Correspondence to: Yan-Jing Gao, PhD, Chief Doctor, Professor, Department of Gastroenterology, Qilu Hospital of Shandong University, No. 107, West Wenhua Road, Jinan 250012, Shandong Province, China. gaoyanjing@sdu.edu.cn

Telephone: +86-531-86927544

Received: December 8, 2017
Peer-review started: December 8, 2017
First decision: December 20, 2017
Revised: December 29, 2017
Accepted: January 24, 2018
Article in press: January 24, 2018
Published online: March 14, 2018
Processing time: 95 Days and 2.9 Hours

Abstract

AIM

To clarify the role of proteinase-activated receptor 2 (PAR2) in hepatocellular carcinoma, especially in the process of metastasis.

METHODS

PAR2 expression levels were assessed by qRT-PCR and immunohistochemistry (IHC) in patient tissues and in hepatocellular carcinoma cell lines SMMC-7721 and HepG2. Cell proliferation and metastasis were assessed both in vitro and in vitro. Immunoblotting was carried out to monitor the levels of mitogen-activated protein kinase (MAPK) and epithelial-mesenchymal transition markers.

RESULTS

The prognosis was significantly poorer in patients with high PAR2 levels than in those with low PAR2 levels. Patients with high PAR2 levels had advanced tumor stage (P = 0.001, chi-square test), larger tumor size (P = 0.032, chi-square test), and high microvascular invasion rate (P = 0.037, chi-square test). The proliferation and metastasis ability of SMMC-7721 and HepG2 cells was increased after PAR2 overexpression, while knockdown of PAR2 decreased the proliferation and metastasis ability of SMMC-7721 and HepG2 cells. Knockdown of PAR2 also inhibited hepatocellular carcinoma tumor cell growth and liver metastasis in nude mice. Mechanistically, PAR2 increased the proliferation ability of SMMC-7721 and HepG2 cells via ERK activation. Activated ERK further promoted the epithelial-mesenchymal transition of these cells, which endowed them with enhanced migration and invasion ability.

CONCLUSION

These data suggest that PAR2 plays an important role in the proliferation and metastasis of hepatocellular carcinoma. Therefore, targeting PAR2 may present a favorable target for treatment of this malignancy.

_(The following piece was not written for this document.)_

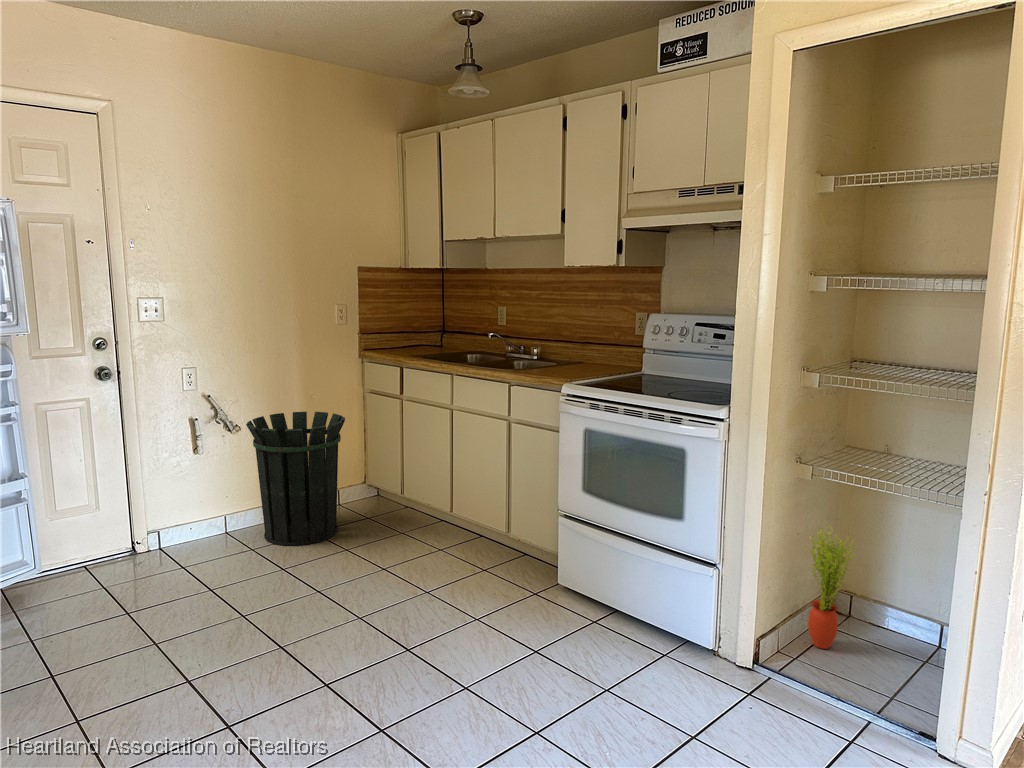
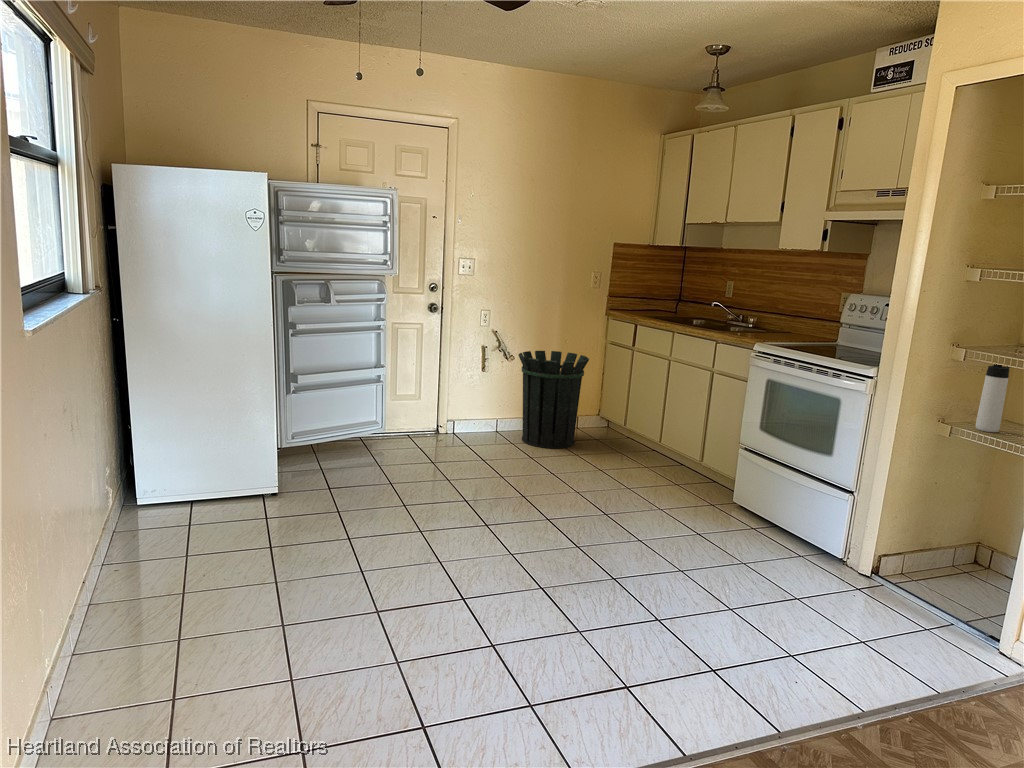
thermos bottle: none [837,384,868,470] -> present [976,364,1010,432]
potted plant: present [808,527,855,649] -> none [936,477,986,579]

Keywords: Hepatocellular carcinoma; Proteinase-activated receptor 2; Epithelial-mesenchymal transition

Core tip: The role of proteinase-activated receptor 2 (PAR2) in tumor progression especially metastasis of hepatocellular carcinoma and how it is regulated are still unclear. In this study, we found that PAR2 was upregulated in hepatocellular carcinoma (HCC) tumor tissues and related with poor prognosis in HCC patients. In addition, we proved that PAR2 could not only promote the proliferation and metastasis ability of SMMC-7721 and HepG2 cells in vitro, but also promoted xenograft tumor growth and HCC cell liver metastasis in vivo. These effects were mediated by the activation of ERK, which further induced epithelial-mesenchymal transition of HCC cells.